Subtitle

The Not Quite Adventures of a Professional Archaeologist and Aspiring Curmudgeon

Thursday, June 16, 2011

The Value of Little-Looked At Spots

So, as noted in a previous post, one of the papers that I have written will be in an upcoming issue of the journal California Archaeology. The subject of the paper is the interaction between the people of the Santa Barbara Channel Coast and the people of the Santa Ynez Valley during the Late Period (roughly 1,100 A.D. to 1780 A.D.). The Santa Barbara Channel area is very intensively studied, largely because the people of this region, the Chumash, had developed a very advanced degree of social organization, and seemed to be on the verge of developing money as we would understand it today. This has, understandably, attracted a butt-load of interest from researchers. But research has been primarily relegated to the coast and the Channel Islands, with very little attention paid to the inland valleys or the interior. The problem is that, if the research models that we are using are even vaguely correct, the largely ignored inland and interior areas were extremely important to the development of social complexity - so the fact that these areas are being ignored means that the models for the development of complexity have never really been thoroughly tested...and yet many a researcher continues to carry on as if they are well-established.

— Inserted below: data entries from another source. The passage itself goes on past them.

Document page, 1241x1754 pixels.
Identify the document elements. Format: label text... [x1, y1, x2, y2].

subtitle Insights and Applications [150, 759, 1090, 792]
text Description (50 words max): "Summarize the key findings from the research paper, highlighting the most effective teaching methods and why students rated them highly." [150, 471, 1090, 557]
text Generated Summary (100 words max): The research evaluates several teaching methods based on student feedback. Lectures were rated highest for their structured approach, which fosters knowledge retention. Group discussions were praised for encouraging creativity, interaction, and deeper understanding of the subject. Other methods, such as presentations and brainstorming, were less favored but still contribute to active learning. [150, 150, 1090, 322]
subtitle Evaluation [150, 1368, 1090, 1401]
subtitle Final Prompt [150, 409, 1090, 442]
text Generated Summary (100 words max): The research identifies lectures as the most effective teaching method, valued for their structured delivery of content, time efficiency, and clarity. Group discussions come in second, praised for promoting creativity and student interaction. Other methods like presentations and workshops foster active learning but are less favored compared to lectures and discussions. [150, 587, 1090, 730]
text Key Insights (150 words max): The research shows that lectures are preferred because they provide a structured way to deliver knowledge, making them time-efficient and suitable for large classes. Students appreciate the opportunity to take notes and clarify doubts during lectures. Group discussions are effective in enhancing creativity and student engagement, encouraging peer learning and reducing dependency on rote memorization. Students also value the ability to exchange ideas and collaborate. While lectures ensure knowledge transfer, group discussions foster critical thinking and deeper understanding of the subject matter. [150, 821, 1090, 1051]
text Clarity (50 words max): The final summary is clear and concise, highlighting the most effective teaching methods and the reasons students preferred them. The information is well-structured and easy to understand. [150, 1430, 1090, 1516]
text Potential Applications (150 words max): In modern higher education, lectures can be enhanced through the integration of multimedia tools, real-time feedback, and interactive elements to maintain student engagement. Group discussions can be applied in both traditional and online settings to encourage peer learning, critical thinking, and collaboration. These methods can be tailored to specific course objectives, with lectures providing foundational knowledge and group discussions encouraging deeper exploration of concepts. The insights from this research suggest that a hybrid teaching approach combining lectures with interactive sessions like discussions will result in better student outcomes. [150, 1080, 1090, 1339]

This is a problem common to the archaeology of many regions - areas that are easier to access or more appealing are often examined to the exclusion of other, likely equally important areas. On the one hand, it can create opportunities - I have been told that my MA thesis, on which this paper was partially based - has been used by people working on dissertations and theses of their own simply because I am one of the few people to write about the Santa Ynez Valley - the merits of my thesis become almost moot in the face of the fact that there is very little else available. What's more, I was invited to write and present the papers that have become the one to be published because of the fact that I am one of the few people who has written So, I have benefited from this personally.

On the other hand, it has the potential to undermine the point of archaeological research. It's a given that researchers are going to work only with the information that they have on hand, what else can be done? But when, as tends to happen, there are known large blind spots in the archaeological record, and these blind spots are ignored or essentially pretended not to exist, this will distort the reconstruction of the past that we are trying to create.

I don't think this would get under my skin except that I have too often seen my colleagues essentially state "well, our model indicates that in Region X, we should see Material Record Y" without ever bothering to check up on these assumptions. It's sloppy thinking, and it just kinda' bugs me.